The figures suggested “that businesses and investors have managed to adjust, cutting their cloth successfully to match the economic climate”, said Trevor Wood, partner and restructuring specialist at international law firm Vedder Price.

However, he also cautioned that the fall might be “just a blip,” as it remained a “difficult environment” for many businesses.

The consultancy Begbies Traynor warned on Friday that more than 40,000 companies were on the brink of insolvency.

Line chart of England and Wales, annual % chance showing corporate insolvencies fell in March

The Insolvency Services said construction was the most affected sector, accounting for 18 per cent of insolvencies in the 12 months to February. Construction has been hit by the rise in UK interest rates from a record low in 2021 to the current 16-year high of 5.25 per cent, dampening housing demand.

Expectations of a rate cut by the Bank of England later this year have helped the residential property market recover from the lows of 2023, but transaction levels are still low.

The retail and hospitality sectors were also badly hit, accounting for 16 per cent and 15 per cent of insolvencies respectively over the same 12-month period, reflecting weak consumer demand.
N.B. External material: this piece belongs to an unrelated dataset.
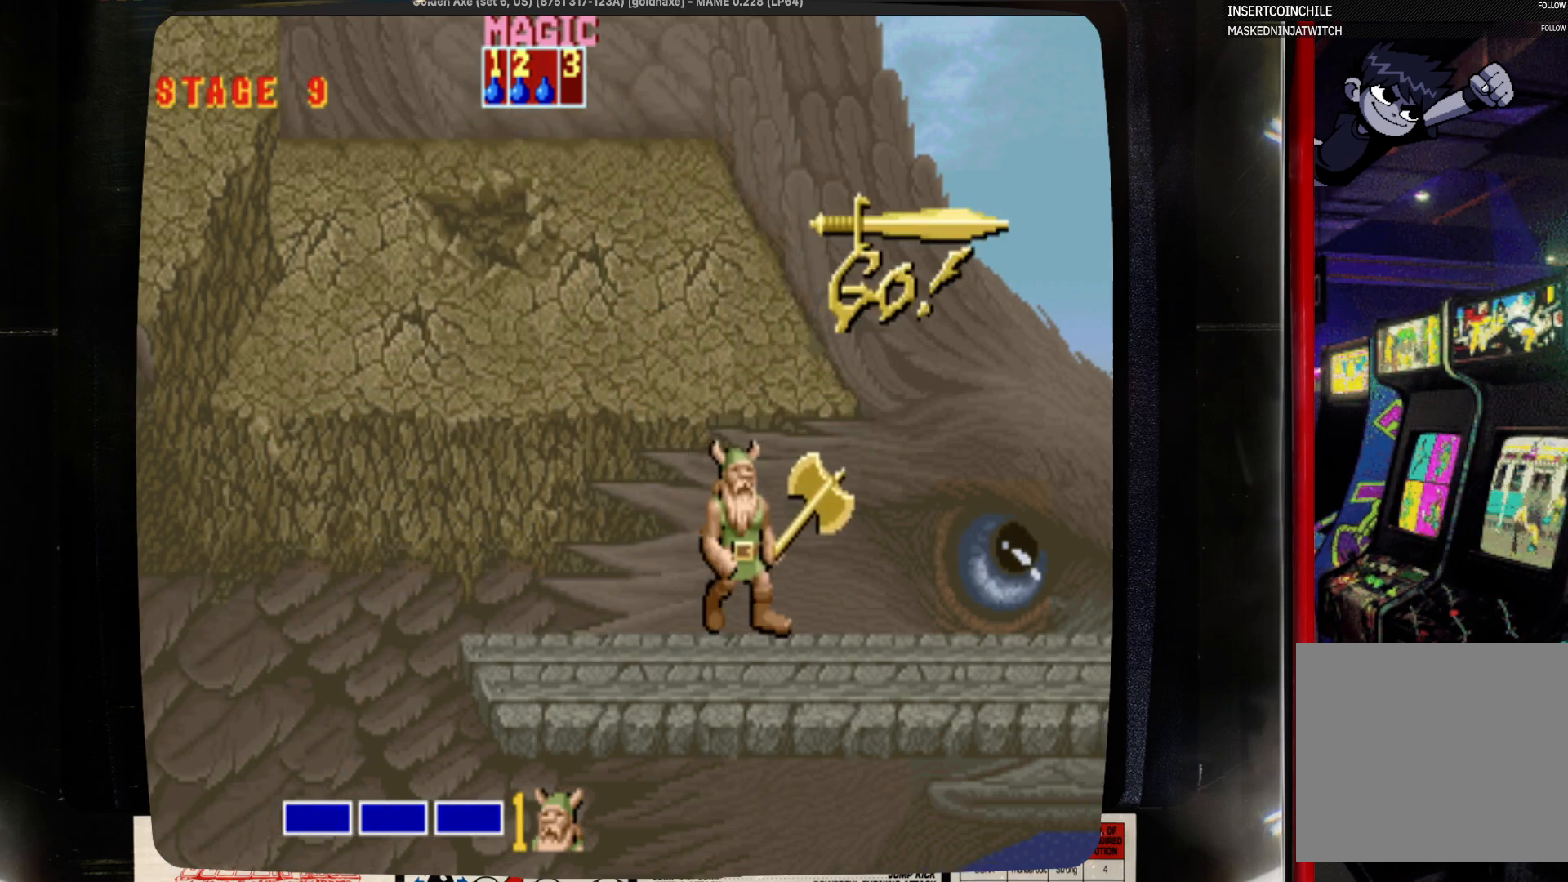
{"buttons": ["DPAD_RIGHT"], "events": []}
Lindsay Hallam, senior managing director in the corporate finance and restructuring team at FTI Consulting, said she hoped slowing inflation and the rise in the national living wage from April would “generate a positive response from consumers”.

But she warned that after a period of sustained inflation and stagnant demand, many businesses would find it “challenging” to absorb the higher wage costs given their margins were already tight.

The March data showed that the number of voluntary liquidations, the most common type of insolvency filing, fell 19 per cent year on year. Administration filings fell 14 per cent and compulsory liquidations were down 9 per cent.